SHORT PROBLEM: Reproduce every line of the material below without any changes, but leave out the pictures.

INPUT ROWS:
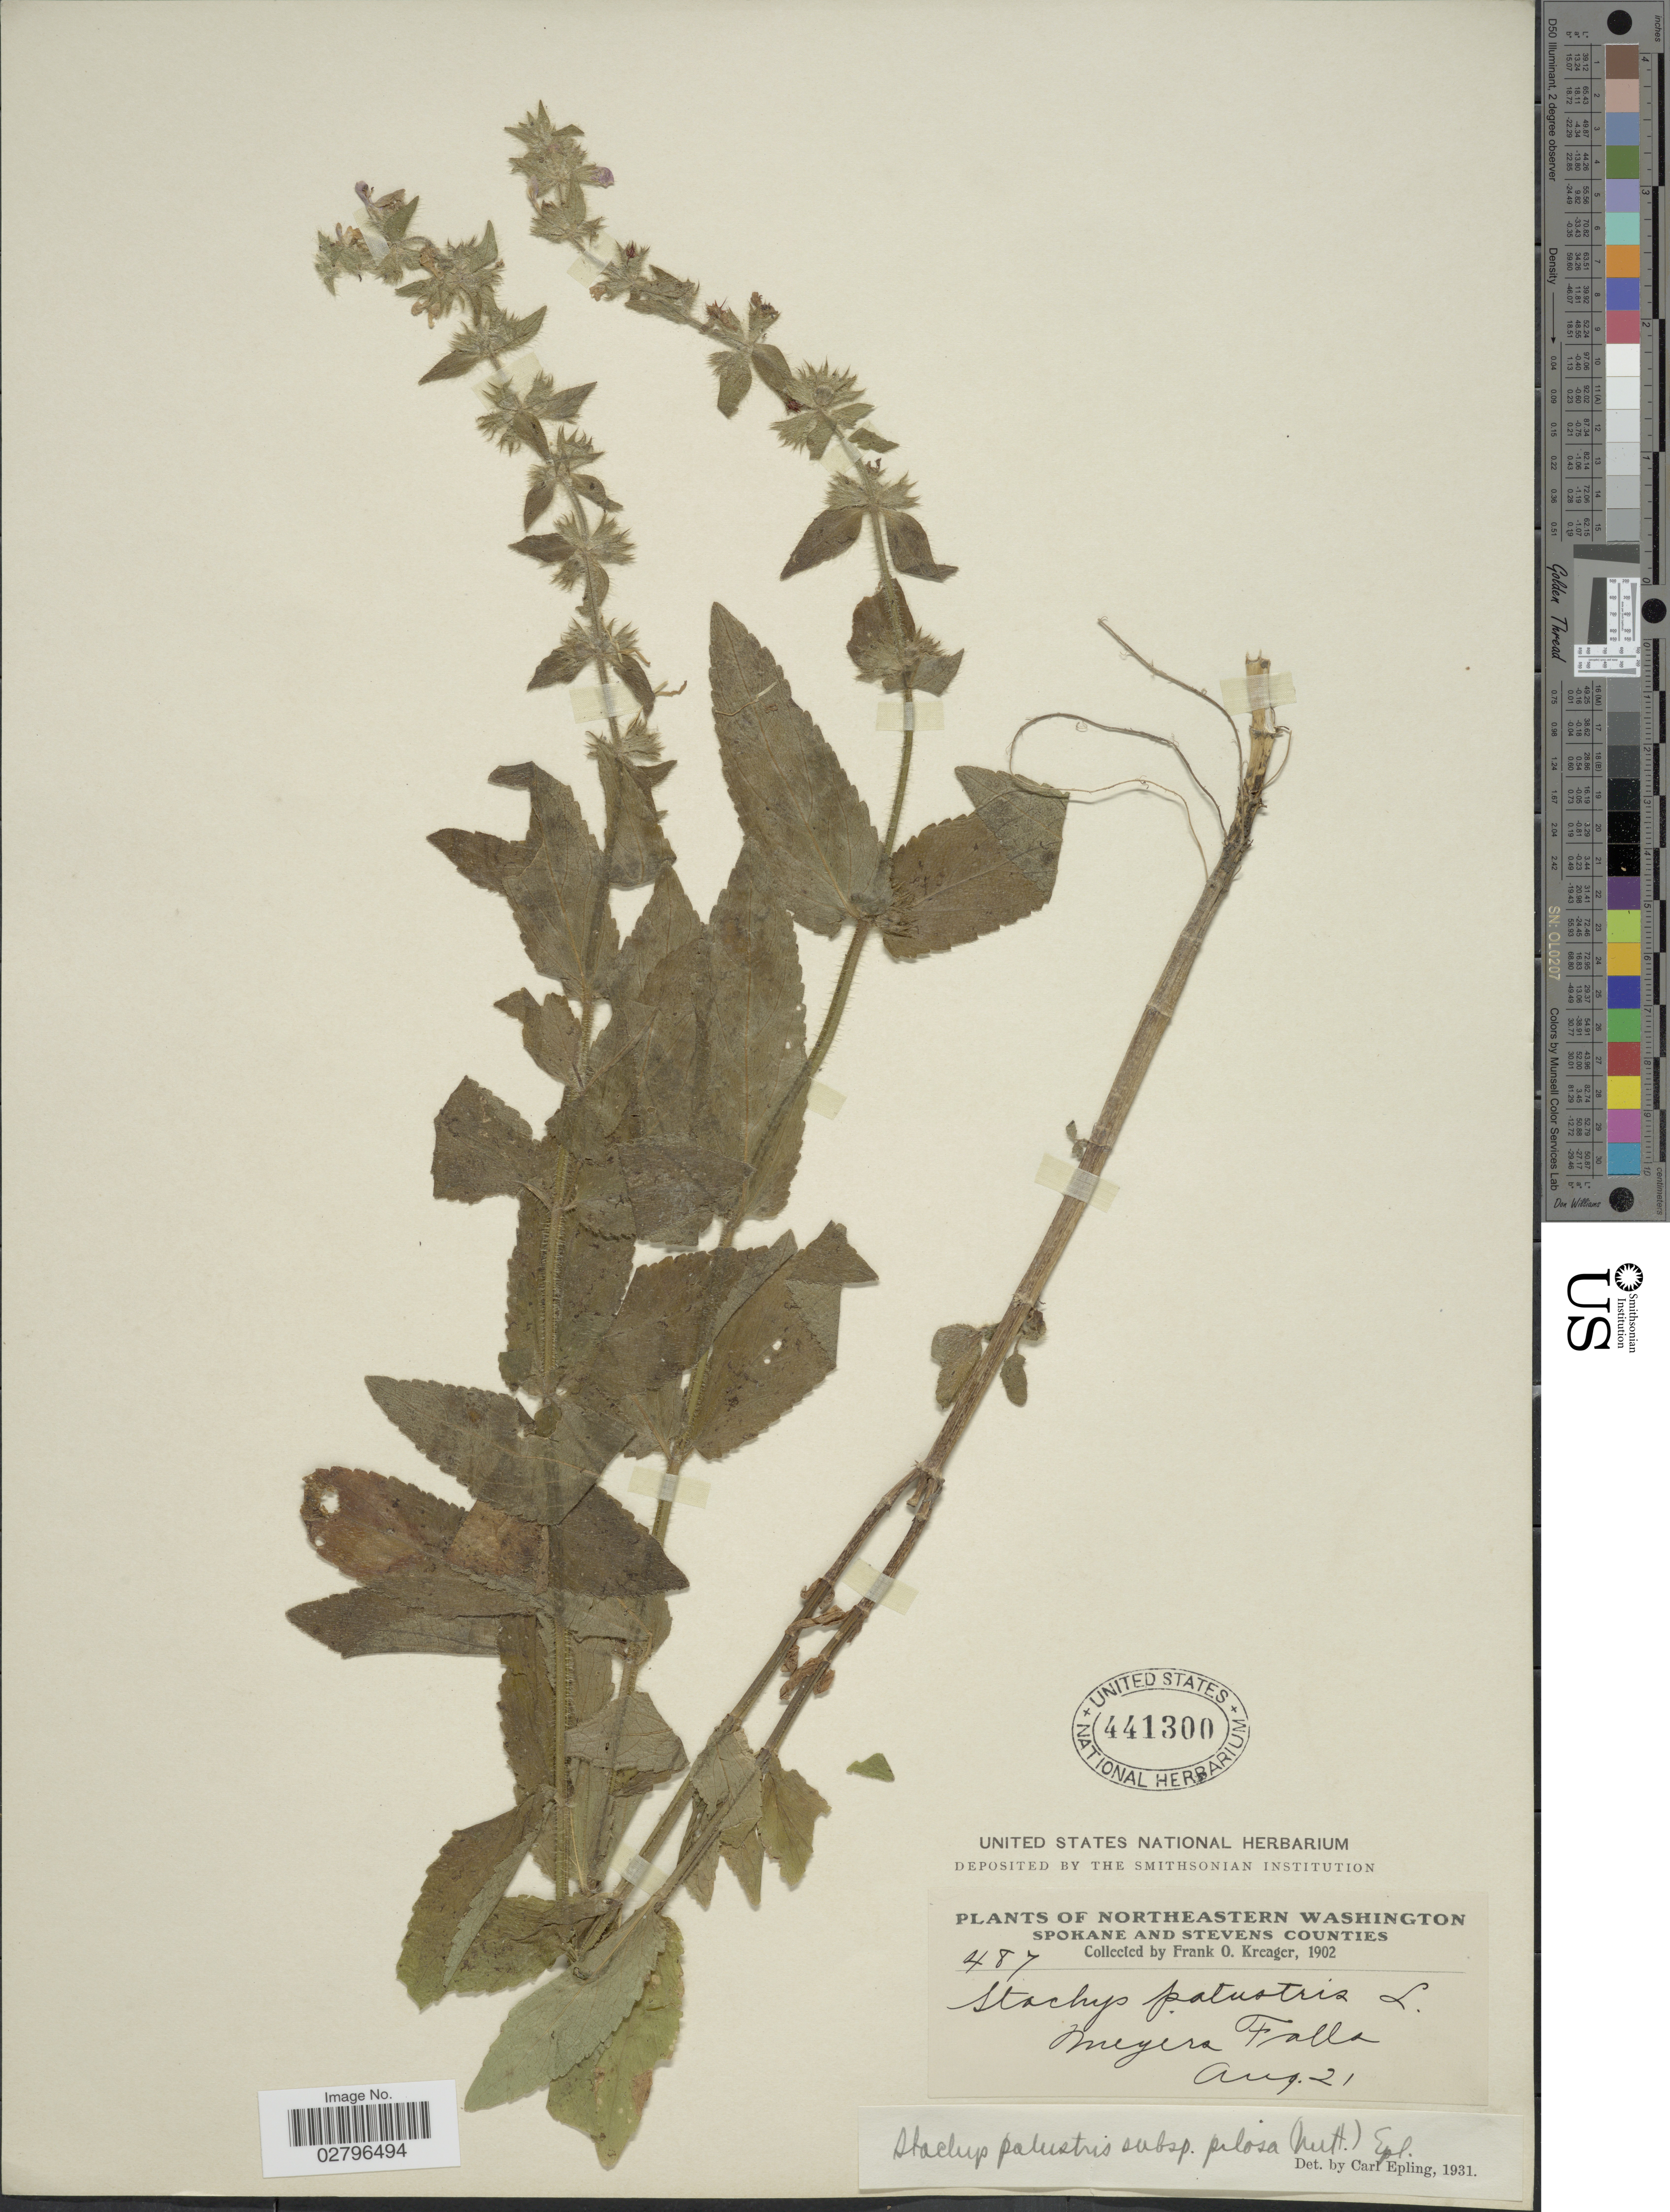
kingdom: Plantae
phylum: Tracheophyta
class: Magnoliopsida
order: Lamiales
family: Lamiaceae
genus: Stachys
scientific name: Stachys palustris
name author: L.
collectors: F. Kreager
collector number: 487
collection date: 1902-08-21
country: United States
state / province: Washington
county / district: Spokane / Stevens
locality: Northeastern Washington. Spokane and Stevens Counties. Meyers Falls.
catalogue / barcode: US 441300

ANSWER FOR THE TASK:
kingdom: Plantae
phylum: Tracheophyta
class: Magnoliopsida
order: Lamiales
family: Lamiaceae
genus: Stachys
scientific name: Stachys palustris
name author: L.
collectors: F. Kreager
collector number: 487
collection date: 1902-08-21
country: United States
state / province: Washington
county / district: Spokane / Stevens
locality: Northeastern Washington. Spokane and Stevens Counties. Meyers Falls.
catalogue / barcode: US 441300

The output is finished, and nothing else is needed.